**** Paginafragment

# Gezondheids Magazine > Nieuwtjes over gezondheid en welzijn >  Nieuws: Alcoholgebruik onder jongeren gedaald

## Leontien

Sinds 2007 is het alcoholgebruik van Nederlandse tieners in de leeftijd 12 tot 15 jaar gedaald. Ook het roken en blowen is minder geworden. In 2011 kwamen er 12% meer scholieren voor die nog nooit alcohol gedronken hadden ten opzichte van 2007. Het aantal jongeren van die leeftijd dat maandelijks alcohol drinkt daalde in die periode van 41 naar 30 procent.

Dit werd bekend gemaakt door de Universiteit Utrecht. Het onderzoek was gedaan aan de hand van vragenlijsten die werden ingevuld door de betreffende jongeren en hun ouders in de periodes 2007, 2009 en 2011.

********
**** Gegevensfragment

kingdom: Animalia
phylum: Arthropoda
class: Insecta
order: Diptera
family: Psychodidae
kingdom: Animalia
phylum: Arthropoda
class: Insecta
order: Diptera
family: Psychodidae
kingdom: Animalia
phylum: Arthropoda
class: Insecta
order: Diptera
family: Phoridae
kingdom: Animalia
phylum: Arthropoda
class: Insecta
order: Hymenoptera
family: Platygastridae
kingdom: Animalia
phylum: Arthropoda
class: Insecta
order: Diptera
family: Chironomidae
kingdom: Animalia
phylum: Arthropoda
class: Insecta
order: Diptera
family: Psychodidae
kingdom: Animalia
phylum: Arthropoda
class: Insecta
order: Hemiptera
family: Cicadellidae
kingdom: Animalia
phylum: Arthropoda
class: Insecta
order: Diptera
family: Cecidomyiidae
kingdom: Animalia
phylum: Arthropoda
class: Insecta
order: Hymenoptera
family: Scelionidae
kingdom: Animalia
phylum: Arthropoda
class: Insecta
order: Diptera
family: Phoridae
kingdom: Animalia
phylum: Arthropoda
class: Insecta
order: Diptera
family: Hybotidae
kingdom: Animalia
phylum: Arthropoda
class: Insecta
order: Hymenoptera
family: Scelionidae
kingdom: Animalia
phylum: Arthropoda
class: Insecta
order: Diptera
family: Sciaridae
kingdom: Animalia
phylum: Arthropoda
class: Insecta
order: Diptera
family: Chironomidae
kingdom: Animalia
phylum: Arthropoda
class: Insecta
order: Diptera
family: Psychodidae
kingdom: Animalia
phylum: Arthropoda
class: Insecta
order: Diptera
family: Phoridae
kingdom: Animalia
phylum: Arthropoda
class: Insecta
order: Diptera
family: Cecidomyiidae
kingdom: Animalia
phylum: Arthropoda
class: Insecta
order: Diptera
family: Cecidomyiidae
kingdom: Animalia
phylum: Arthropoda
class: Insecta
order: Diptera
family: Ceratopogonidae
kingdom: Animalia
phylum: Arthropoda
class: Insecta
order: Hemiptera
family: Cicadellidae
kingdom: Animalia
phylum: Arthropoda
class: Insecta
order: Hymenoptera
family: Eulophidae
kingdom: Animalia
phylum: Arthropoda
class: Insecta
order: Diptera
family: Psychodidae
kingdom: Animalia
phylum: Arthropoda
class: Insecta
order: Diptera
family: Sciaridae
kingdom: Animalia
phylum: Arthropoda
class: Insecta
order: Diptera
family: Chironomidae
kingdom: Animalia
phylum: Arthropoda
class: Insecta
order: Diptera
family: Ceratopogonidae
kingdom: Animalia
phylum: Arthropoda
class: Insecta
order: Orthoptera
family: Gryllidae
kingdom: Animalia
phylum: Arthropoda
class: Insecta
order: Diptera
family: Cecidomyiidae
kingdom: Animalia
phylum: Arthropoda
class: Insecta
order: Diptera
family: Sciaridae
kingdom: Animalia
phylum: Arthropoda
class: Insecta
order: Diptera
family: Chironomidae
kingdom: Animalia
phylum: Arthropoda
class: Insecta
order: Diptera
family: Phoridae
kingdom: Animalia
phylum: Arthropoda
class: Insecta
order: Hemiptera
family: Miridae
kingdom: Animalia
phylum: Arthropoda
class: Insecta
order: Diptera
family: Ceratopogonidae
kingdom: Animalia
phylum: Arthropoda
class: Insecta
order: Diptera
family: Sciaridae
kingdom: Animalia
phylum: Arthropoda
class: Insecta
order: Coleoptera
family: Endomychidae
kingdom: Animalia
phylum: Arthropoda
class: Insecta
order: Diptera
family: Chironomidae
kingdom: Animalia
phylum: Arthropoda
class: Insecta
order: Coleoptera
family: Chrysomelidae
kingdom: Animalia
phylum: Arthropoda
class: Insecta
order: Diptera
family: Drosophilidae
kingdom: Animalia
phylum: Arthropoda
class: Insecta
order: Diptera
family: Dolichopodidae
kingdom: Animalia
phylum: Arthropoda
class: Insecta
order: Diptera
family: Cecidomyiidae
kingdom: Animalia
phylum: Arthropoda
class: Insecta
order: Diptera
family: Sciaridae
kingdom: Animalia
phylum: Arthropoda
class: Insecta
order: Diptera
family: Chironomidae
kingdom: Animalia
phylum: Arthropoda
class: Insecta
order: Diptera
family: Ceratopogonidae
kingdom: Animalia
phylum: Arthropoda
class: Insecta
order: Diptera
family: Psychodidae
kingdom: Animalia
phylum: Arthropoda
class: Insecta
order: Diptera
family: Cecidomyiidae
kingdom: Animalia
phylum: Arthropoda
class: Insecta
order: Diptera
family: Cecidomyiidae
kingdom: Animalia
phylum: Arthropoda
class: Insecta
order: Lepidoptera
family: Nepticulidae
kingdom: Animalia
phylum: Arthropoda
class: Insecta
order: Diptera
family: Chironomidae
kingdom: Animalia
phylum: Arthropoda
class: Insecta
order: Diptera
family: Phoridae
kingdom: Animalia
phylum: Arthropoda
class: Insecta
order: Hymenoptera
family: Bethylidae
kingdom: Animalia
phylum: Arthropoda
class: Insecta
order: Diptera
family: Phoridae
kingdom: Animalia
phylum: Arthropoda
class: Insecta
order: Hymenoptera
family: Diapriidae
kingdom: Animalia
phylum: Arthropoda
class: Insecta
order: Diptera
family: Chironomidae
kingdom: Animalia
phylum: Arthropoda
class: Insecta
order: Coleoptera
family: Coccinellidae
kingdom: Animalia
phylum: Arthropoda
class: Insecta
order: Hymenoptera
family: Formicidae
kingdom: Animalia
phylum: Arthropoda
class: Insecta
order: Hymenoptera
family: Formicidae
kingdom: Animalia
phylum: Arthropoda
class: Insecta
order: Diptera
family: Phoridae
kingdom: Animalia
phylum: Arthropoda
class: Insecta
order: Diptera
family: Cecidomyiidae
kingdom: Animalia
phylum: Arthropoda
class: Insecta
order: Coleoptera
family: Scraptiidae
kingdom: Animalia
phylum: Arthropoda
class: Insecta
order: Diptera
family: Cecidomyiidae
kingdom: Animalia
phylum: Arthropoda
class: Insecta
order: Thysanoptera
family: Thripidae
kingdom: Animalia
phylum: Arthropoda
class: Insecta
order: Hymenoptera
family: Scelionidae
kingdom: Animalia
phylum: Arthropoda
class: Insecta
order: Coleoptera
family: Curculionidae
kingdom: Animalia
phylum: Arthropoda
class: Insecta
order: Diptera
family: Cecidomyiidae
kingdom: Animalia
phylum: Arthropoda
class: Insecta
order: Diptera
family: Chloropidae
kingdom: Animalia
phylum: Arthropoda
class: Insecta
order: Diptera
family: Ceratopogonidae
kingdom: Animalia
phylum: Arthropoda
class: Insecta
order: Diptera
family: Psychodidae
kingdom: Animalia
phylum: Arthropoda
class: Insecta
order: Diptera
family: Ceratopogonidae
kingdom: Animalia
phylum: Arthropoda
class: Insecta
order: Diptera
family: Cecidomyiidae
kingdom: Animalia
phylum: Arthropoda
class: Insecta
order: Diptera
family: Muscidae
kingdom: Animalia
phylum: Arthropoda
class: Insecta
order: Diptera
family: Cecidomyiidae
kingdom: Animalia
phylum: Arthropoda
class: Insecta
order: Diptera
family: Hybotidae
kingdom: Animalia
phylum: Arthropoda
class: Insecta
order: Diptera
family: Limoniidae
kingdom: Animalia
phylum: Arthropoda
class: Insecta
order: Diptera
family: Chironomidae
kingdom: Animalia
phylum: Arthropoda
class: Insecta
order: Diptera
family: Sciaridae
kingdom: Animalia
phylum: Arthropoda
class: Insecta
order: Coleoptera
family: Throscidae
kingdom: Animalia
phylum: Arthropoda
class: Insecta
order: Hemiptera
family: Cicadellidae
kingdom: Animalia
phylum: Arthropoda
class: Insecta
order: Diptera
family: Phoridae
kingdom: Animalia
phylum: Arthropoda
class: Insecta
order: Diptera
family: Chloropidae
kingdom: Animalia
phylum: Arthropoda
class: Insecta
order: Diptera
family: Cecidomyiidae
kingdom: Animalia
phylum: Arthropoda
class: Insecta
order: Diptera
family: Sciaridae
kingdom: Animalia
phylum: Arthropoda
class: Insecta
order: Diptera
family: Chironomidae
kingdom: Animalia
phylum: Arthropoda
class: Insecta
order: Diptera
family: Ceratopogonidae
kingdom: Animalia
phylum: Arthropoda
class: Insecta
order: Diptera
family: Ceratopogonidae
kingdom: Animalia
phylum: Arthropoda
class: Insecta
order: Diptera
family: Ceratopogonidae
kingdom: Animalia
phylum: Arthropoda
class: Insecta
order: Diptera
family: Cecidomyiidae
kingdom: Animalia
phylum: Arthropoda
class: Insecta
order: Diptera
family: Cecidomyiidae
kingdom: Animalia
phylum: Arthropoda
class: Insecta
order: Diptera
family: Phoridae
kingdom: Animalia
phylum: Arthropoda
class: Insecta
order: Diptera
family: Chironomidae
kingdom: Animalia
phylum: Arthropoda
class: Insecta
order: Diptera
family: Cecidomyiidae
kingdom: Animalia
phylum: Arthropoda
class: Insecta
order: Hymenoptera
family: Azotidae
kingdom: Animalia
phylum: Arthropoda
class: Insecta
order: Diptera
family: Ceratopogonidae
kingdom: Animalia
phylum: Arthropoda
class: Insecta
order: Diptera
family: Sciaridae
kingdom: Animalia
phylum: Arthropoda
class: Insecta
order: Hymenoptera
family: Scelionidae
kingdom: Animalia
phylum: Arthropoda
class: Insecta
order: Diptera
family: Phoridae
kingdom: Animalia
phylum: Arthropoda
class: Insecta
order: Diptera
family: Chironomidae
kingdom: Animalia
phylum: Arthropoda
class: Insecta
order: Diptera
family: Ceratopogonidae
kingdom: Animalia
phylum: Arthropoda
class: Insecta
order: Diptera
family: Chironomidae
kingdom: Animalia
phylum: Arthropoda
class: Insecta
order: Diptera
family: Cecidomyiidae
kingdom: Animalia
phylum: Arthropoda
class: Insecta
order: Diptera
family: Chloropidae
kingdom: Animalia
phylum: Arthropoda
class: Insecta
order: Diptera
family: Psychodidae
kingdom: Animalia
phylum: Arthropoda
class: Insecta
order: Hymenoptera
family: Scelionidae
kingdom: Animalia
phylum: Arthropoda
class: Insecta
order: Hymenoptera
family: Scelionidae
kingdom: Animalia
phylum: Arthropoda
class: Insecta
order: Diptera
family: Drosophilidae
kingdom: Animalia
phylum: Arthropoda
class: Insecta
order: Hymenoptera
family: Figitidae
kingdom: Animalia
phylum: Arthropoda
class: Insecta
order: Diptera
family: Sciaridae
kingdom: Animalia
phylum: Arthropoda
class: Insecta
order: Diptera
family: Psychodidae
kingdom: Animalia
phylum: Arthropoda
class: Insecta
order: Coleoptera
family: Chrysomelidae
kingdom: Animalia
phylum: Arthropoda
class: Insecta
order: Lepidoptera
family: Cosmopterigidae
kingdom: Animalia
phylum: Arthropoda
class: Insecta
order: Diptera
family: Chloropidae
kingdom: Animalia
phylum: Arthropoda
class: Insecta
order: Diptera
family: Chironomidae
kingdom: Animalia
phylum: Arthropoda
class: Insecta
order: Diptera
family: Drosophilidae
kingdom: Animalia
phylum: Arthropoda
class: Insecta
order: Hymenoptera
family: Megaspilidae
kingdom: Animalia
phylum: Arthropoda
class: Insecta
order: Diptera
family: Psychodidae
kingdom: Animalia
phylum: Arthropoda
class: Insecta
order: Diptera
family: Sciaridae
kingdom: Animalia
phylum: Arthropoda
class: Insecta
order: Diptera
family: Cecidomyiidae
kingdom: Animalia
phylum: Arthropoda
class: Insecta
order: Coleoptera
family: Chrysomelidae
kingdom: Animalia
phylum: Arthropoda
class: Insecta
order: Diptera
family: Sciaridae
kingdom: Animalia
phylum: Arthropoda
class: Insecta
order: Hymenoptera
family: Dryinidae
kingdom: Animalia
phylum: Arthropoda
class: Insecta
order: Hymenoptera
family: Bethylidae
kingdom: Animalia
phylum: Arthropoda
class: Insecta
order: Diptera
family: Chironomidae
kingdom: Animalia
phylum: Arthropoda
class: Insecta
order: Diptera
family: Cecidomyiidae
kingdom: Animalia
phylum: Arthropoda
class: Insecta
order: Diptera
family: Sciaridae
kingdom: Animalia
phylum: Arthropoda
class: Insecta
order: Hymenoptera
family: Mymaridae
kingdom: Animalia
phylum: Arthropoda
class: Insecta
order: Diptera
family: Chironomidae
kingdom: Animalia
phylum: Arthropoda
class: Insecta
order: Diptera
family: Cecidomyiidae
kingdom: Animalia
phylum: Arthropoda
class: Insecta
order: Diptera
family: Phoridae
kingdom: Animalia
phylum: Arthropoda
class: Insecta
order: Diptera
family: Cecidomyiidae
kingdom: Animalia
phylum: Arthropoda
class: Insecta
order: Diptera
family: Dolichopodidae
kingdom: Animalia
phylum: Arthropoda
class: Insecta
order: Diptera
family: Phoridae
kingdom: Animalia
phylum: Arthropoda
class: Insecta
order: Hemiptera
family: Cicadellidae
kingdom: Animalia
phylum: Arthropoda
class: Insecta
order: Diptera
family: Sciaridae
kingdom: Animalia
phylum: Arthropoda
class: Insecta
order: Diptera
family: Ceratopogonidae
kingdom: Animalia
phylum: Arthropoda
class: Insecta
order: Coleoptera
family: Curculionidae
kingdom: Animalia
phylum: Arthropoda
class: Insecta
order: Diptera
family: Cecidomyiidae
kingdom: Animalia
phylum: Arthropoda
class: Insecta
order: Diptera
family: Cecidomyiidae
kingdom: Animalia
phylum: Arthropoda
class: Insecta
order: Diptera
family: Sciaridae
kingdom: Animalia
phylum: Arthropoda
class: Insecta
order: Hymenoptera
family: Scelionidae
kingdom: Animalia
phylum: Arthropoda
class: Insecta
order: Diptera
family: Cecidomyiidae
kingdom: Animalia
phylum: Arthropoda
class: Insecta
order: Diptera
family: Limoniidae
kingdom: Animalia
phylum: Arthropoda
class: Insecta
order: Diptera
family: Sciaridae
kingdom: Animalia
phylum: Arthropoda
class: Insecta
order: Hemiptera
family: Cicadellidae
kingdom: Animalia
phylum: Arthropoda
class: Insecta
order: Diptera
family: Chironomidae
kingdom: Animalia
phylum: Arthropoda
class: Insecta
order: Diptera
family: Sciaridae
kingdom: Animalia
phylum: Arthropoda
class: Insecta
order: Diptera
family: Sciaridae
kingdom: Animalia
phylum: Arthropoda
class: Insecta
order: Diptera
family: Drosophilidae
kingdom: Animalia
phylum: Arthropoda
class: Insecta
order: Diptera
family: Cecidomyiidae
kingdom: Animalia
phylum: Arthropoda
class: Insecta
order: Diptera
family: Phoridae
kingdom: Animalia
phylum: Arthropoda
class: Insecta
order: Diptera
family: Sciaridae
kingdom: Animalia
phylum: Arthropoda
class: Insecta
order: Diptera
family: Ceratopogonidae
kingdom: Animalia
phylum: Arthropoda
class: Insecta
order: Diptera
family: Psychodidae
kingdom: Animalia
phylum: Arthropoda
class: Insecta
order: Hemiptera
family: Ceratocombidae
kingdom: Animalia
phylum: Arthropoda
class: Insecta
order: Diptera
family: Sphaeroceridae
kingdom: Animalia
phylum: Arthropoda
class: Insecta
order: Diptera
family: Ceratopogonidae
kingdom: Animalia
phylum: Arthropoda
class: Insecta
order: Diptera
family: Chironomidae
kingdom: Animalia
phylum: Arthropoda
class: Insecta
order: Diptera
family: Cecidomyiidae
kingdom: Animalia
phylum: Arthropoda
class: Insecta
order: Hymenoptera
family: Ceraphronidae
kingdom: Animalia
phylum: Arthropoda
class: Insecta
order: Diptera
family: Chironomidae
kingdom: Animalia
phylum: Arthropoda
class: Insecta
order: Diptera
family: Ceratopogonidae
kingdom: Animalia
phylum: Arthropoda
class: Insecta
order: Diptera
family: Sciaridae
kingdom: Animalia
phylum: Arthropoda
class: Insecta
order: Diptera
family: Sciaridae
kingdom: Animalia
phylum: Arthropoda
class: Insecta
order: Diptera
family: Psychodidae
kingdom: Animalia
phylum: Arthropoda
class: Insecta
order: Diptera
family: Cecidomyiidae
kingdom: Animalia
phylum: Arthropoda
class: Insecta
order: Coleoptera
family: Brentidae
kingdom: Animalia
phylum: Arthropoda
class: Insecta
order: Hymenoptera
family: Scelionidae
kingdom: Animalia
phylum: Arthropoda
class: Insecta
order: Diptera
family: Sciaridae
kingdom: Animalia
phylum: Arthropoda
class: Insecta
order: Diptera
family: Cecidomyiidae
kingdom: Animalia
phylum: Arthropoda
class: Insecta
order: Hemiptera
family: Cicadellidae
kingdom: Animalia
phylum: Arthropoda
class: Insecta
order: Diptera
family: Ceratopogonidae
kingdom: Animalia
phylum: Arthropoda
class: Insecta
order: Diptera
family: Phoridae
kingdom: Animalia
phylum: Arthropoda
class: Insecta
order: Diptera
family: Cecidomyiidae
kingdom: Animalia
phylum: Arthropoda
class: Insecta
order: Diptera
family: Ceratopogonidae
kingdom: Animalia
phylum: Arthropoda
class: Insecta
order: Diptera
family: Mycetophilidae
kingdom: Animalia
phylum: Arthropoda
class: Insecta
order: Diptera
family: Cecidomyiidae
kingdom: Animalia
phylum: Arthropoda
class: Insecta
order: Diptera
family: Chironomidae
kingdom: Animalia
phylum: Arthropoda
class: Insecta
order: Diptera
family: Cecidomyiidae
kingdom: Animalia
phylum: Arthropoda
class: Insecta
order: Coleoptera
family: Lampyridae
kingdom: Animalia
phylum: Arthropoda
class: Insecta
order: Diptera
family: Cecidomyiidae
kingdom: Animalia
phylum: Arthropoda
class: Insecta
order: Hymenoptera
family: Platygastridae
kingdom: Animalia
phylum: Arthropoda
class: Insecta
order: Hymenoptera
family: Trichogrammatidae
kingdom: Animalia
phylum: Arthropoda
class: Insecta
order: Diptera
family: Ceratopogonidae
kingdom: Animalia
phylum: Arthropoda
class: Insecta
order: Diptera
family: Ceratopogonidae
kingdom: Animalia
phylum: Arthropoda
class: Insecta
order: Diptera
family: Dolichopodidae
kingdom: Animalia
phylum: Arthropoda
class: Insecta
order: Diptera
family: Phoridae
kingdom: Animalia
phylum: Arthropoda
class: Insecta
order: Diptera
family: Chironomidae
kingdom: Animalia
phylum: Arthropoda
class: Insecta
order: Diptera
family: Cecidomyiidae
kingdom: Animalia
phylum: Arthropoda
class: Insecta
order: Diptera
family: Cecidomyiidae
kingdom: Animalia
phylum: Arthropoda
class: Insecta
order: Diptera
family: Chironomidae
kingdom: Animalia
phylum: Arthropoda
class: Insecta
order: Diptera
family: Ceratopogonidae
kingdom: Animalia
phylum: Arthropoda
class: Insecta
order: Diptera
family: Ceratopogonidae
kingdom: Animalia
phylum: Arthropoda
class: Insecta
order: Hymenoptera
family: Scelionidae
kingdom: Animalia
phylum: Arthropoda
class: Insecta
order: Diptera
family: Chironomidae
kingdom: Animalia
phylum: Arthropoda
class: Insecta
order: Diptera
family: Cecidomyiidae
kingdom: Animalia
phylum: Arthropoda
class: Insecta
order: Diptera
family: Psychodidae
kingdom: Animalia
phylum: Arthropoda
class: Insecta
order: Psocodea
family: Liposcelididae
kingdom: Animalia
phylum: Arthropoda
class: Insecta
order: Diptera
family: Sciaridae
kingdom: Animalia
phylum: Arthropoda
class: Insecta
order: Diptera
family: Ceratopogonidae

********

Opdracht 1 ▸ Welke instelling maakte volgens het bericht over alcoholgebruik onder jongeren de daling bekend?
Opdracht 2 ▸ Vervolg alsjeblieft het bericht over alcoholgebruik onder jongeren, te beginnen na de laatste zin.

Antwoord 1 ▸ De Universiteit Utrecht.

Antwoord 2 ▸
Anti-alcoholcampagnes gericht op jongeren lijken dus geholpen te hebben. De ouders zijn strenger geworden wat betreft alcoholgebruik onder de 16 jaar door te praten en regels te stellen. Dit heeft volgens de onderzoekers ook weer effect op het roken en blowen. Echter worden kinderen na hun 16e weer meer vrijgelaten. Daarnaast wordt volgens de onderzoekers alcoholgebruik tegenwoordig sociaal minder geaccepteerd.

Wat vind jij van deze uitslagen?

----------


## Nora

Mooi!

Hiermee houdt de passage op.